会社の情報システム部署への所属歴16年、ひとり情シス歴4年のけーのです。えっ、そんなにやってんのか…
業務でパソコンを使っていてトラブルがあった際、情報システム担当者に「なんかエラーが出たので早くなんとかしてください」のように連絡していませんか?あるいは「【至急】対応お願いします」みたいな件名で内容が薄いメールを送ったりとか。(Q&Aサイトでよく見かけますね…)
幸い、弊社の従業員の方々は優秀なのであまり変な問い合わせはありませんが、Twitterなどを見ていると、世の中的には結構そうでもないように感じています。AWSのサポートだとエンジニアからでもそういう困った問い合わせがあるみたいですし…(参考: 技術的なお問い合わせに関するガイドライン – AWS サポート | AWS)

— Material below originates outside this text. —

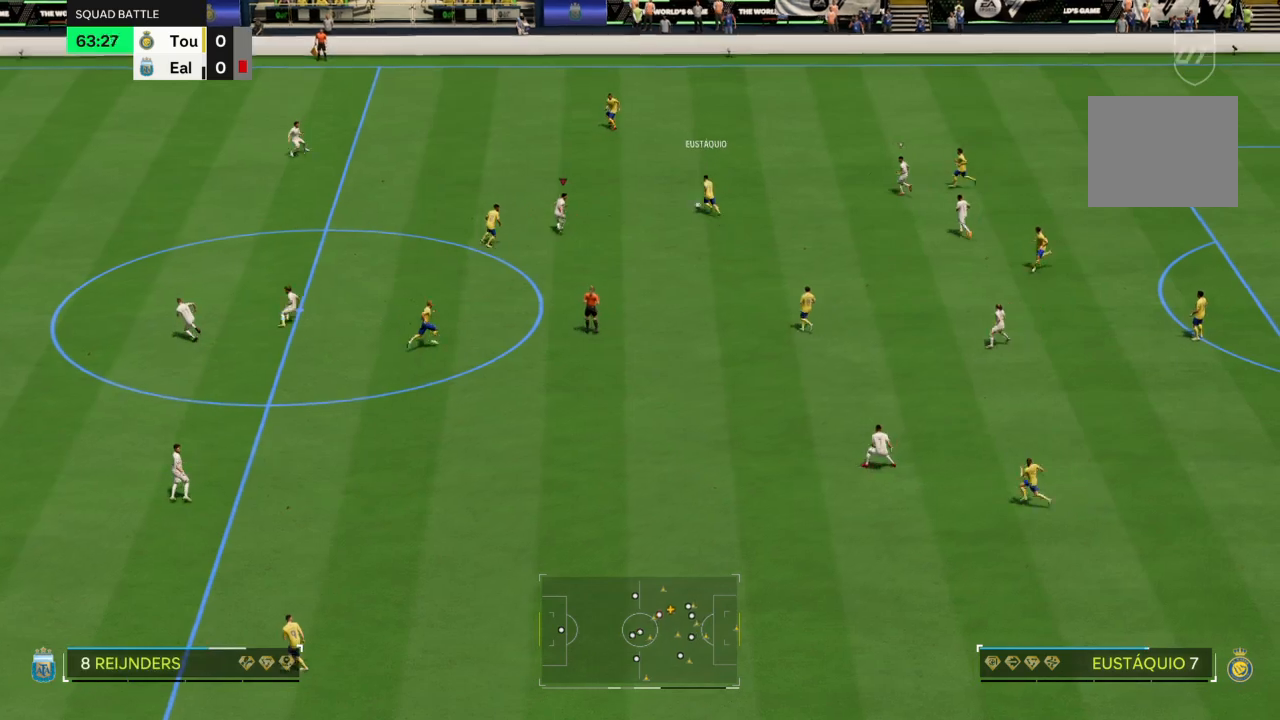
Gameplay with a controller (PlayStation layout); each line is a JSON object with the inputs held at the frame after it. "events" lists button and stick changes between this image and that frame as [ms after this image, input, new state], when the widget could be followed in between. Not read: L3 R3.
{"buttons": ["CROSS", "R2"], "left_stick": "up", "right_stick": "center", "events": [[66, "R2", "down"], [500, "CROSS", "down"]]}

システムトラブル(エラー)が起きた際に何をどのように伝えれば迅速に解決でき、エンジニアと仲良くできるのかをお教えします。
エンジニアに連絡するべきかどうかの判断
世の中の多くの情報システム担当者(以下、エンジニア)はやることがいくらでもあるので、みなさんと同じように忙しいです。何かわからないことがある度に連絡されてしまうと、エンジニアは自分の仕事を進める時間がなくなってしまいます。
なので、できるだけ自力で解決するのが好ましいのですが、かと言ってどれくらいがんばれば良いのか悩むところでもあります。
私としては以下のような指針をおすすめします。
- エラーメッセージを保存する(スクリーンショットなど)
- 自力で解決を試みた場合に元に戻せるか考える → 元に戻せる保証がなければエンジニアへ
- 15分、自力でやってみる → 解決しなかったらエンジニアへ
以下、順番に解説します。
エラーメッセージを保存する
まず、何はともあれエラーメッセージを保存します。自力で解決できなかった際、エンジニアに見せる必要があります。

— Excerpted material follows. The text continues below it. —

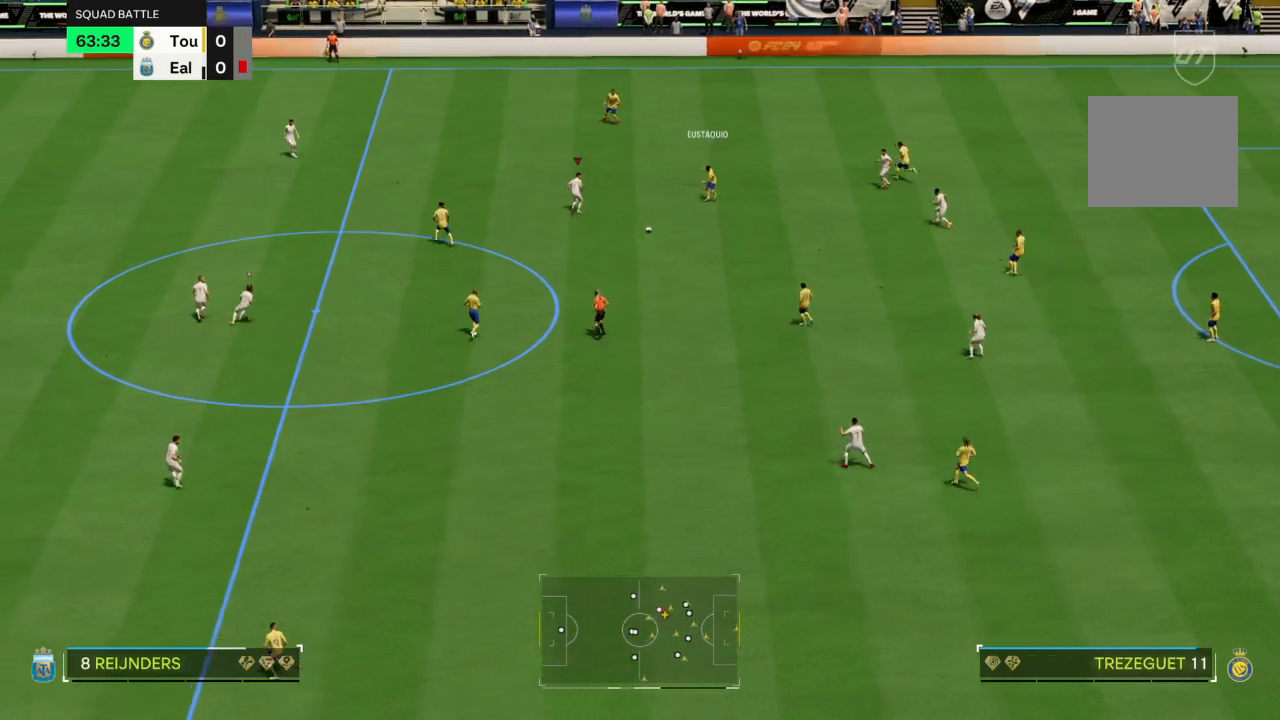
{"buttons": [], "left_stick": "up-right", "right_stick": "center", "events": [[200, "left_stick", "center"], [234, "CROSS", "up"], [267, "left_stick", "down-right"], [300, "R2", "up"], [434, "left_stick", "up-right"]]}
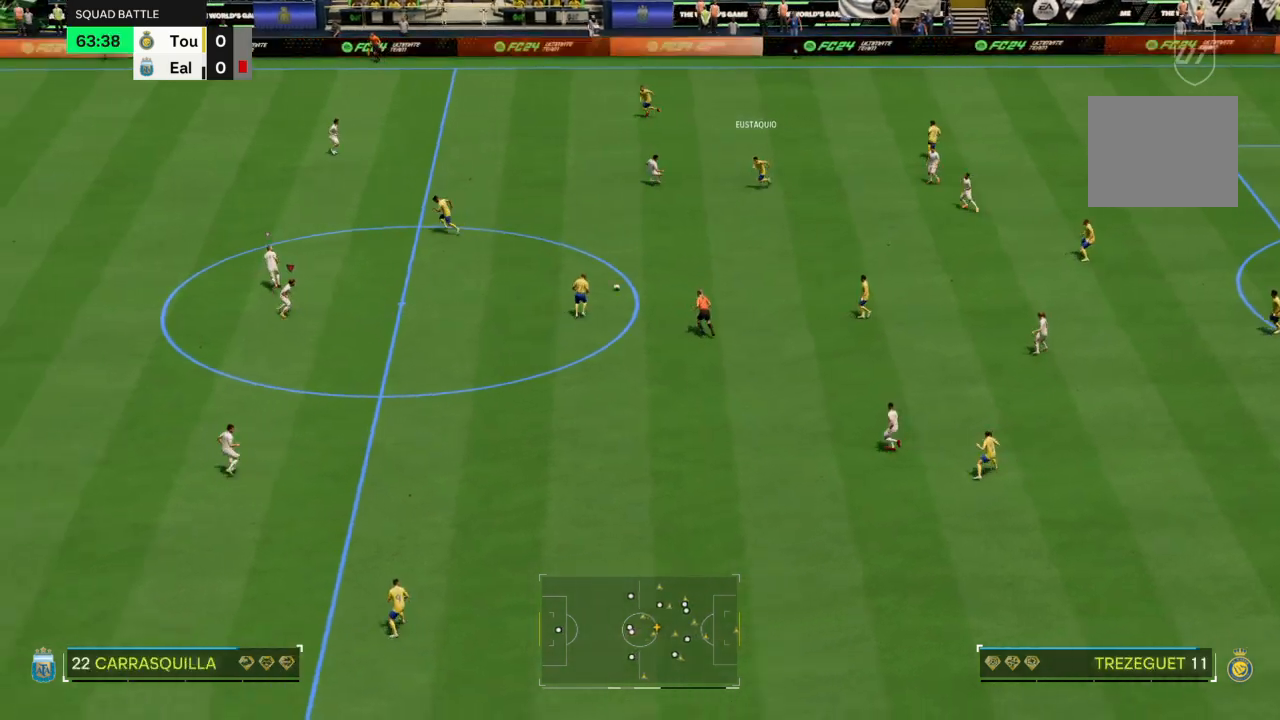
{"buttons": ["L2"], "left_stick": "right", "right_stick": "center", "events": [[33, "left_stick", "right"], [467, "L2", "down"]]}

ポイントは、可能な限りメッセージのすべてを保存することです。一部を切り取ってはいけません。すごく長くなっても構いません。エンジニアは、すごく長くてもどこが重要なメッセージか一瞬でわかりますが、一部を切り取られてしまうと重要なメッセージがあったのかどうかすらわからなくなってしまうからです。
エラーダイアログの内容をコピーする
意外に知られていませんが、実はWindowsでは Ctrl + C
を押すと、エラーダイアログの内容をテキストでコピーできます。
メモ帳やSlack等に貼り付けて保存しておきましょう。
スクリーンショットを撮る
Windows 10 なら、 Alt + PrtSrc
やWin + Shift + S
で画面を選択してクリップボードにコピーできます。何かと便利なので憶えておくといいでしょう。

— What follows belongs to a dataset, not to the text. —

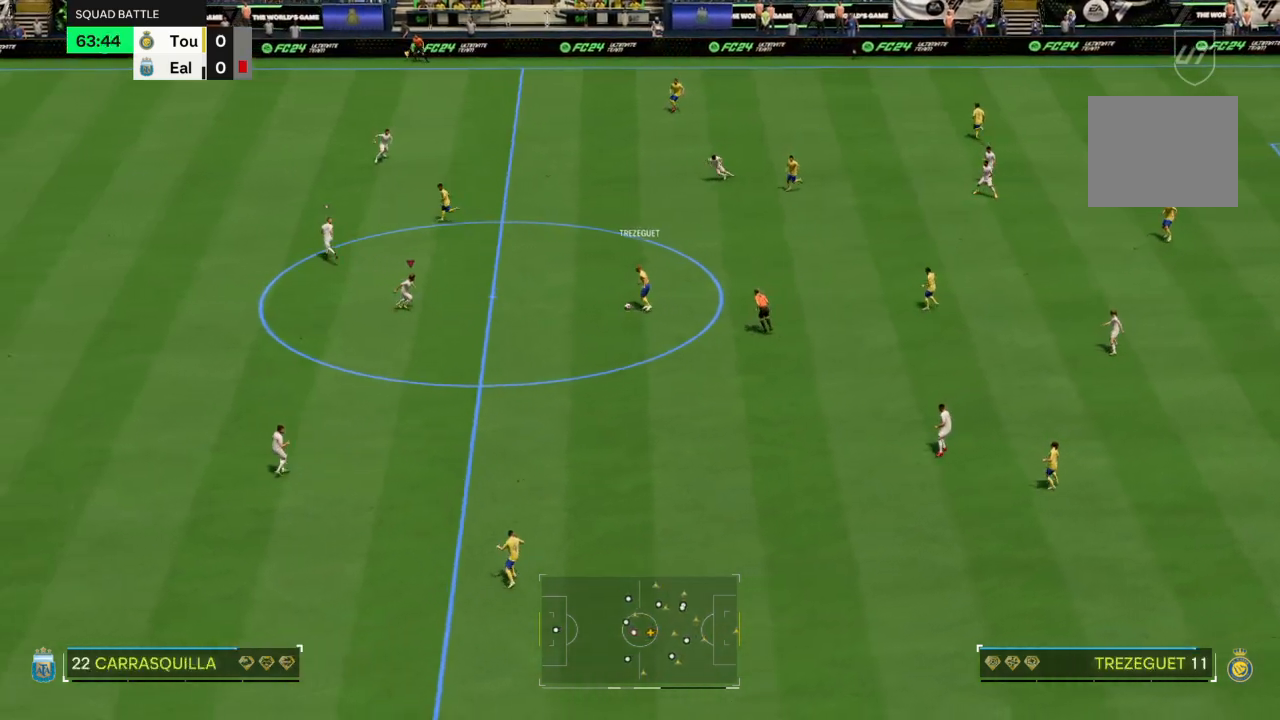
{"buttons": ["L2"], "left_stick": "right", "right_stick": "center", "events": []}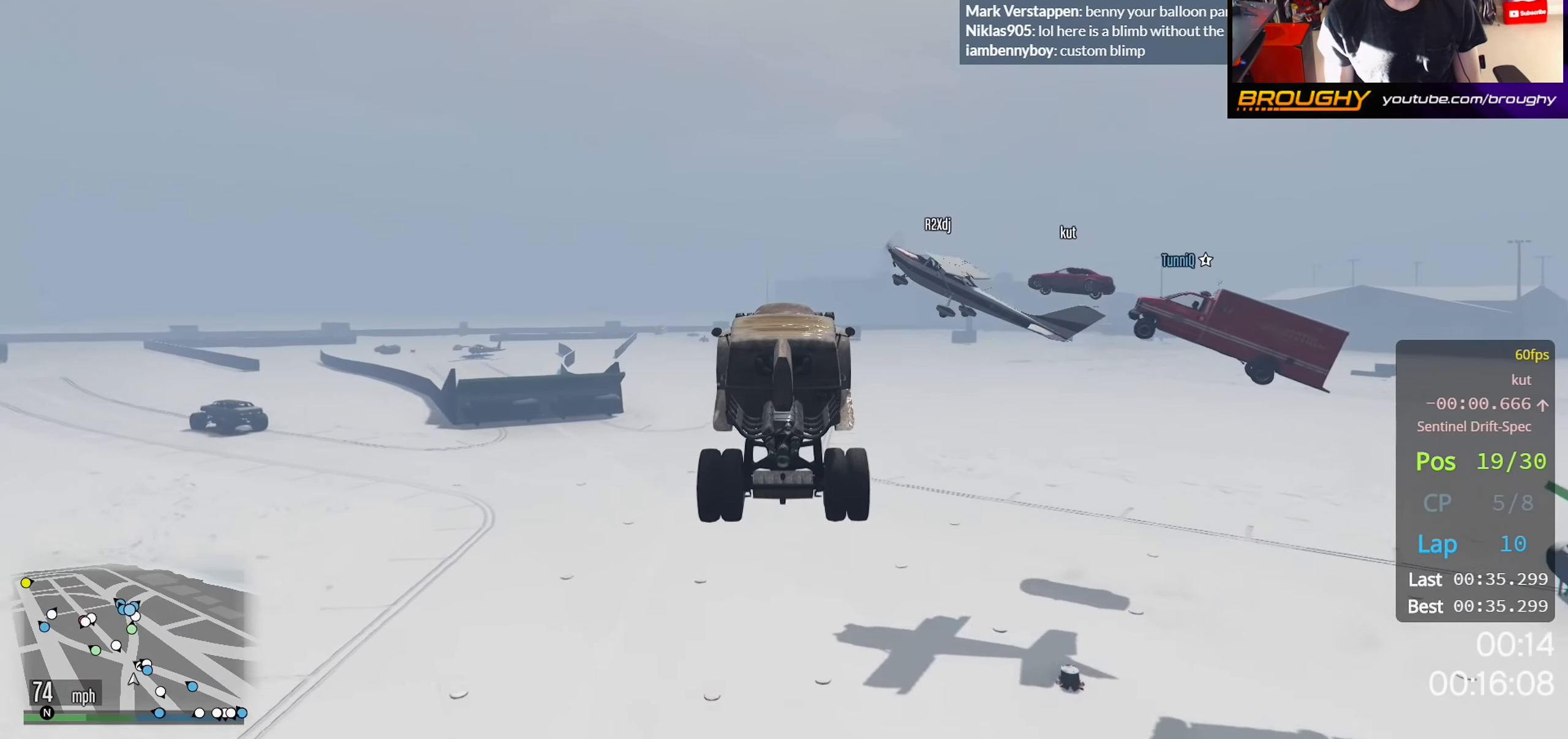
Gameplay with a controller (Xbox layout); each line is a JSON object with the inputs held at the frame after it. "events" lists button and stick changes between this image and that frame as [ms after this image, input, new state], when the widget could be followed in between.
{"buttons": ["R2"], "left_stick": "center", "right_stick": "center", "events": []}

Slackなら、そのまま画像をペーストできます。自分へDMするとバッチリです。
画像をペーストする方法がなければ「ペイント」を起動してペーストし、 .png 形式で保存します。最近のペイントは進化したなあ…
Excelに貼るのはなるべく避けたほうがエンジニアに喜ばれます。しかし、他に手段がなければExcelでも良いでしょう。何も残っていないよりはずっと良いです。
スマートフォンで写真を撮る
上記の方法がどれも使えない場合に便利な方法です。どんなアプリでも撮れますし、パソコンが正常に起動しない時でも画面や本体のLEDランプを撮ることができます。
自力で解決を試みた場合に元に戻せるか考える
トラブルに対して解決を試みる際、元に戻せるかが重要です。
例えば、一人でExcelで何か作業している場合なら、 .xlsx ファイルをコピーしておけばいつでも元に戻せます。(外部データソースと連携している場合は除く)
いつでも元に戻せる状況になったら、色々試してみるのは大いにアリです。Excelなど、一般に広く使われているソフトウェアならググれば色々なノウハウが見つかりますし、それを知ることでスキルアップにもなります。どんどんやりましょう。
データベースを用いたWebシステムや業務ソフトウェアの場合、おそらくデータを元に戻すことが困難です。
複数人で同時に使用する前提なので、時間が経ってから元に戻すと他の人の作業が失われてしまいますし、何か試して異常なデータが作られてしまったりすると問題が大きくなったり、修正にとても手間がかかったりするかも知れません。
なので、そのようなソフトウェアの場合は、素直に速やかにエンジニアへ連絡しましょう。
15分、自力でやってみる
元に戻せる状況になったら、15分間だけ自力で解決を目指してみます。ググってみたりすれば、あっさり解決することも多いものです。
15分やってみて、解決しなかったらエンジニアに聞いてみましょう。恥ではありません。15分で解決しないなら相当な時間をかけても解決できるかわかりませんし、それだけ解決しようと努力したのは誇れることです。また、エンジニアにとっては十二分にありがたいことです。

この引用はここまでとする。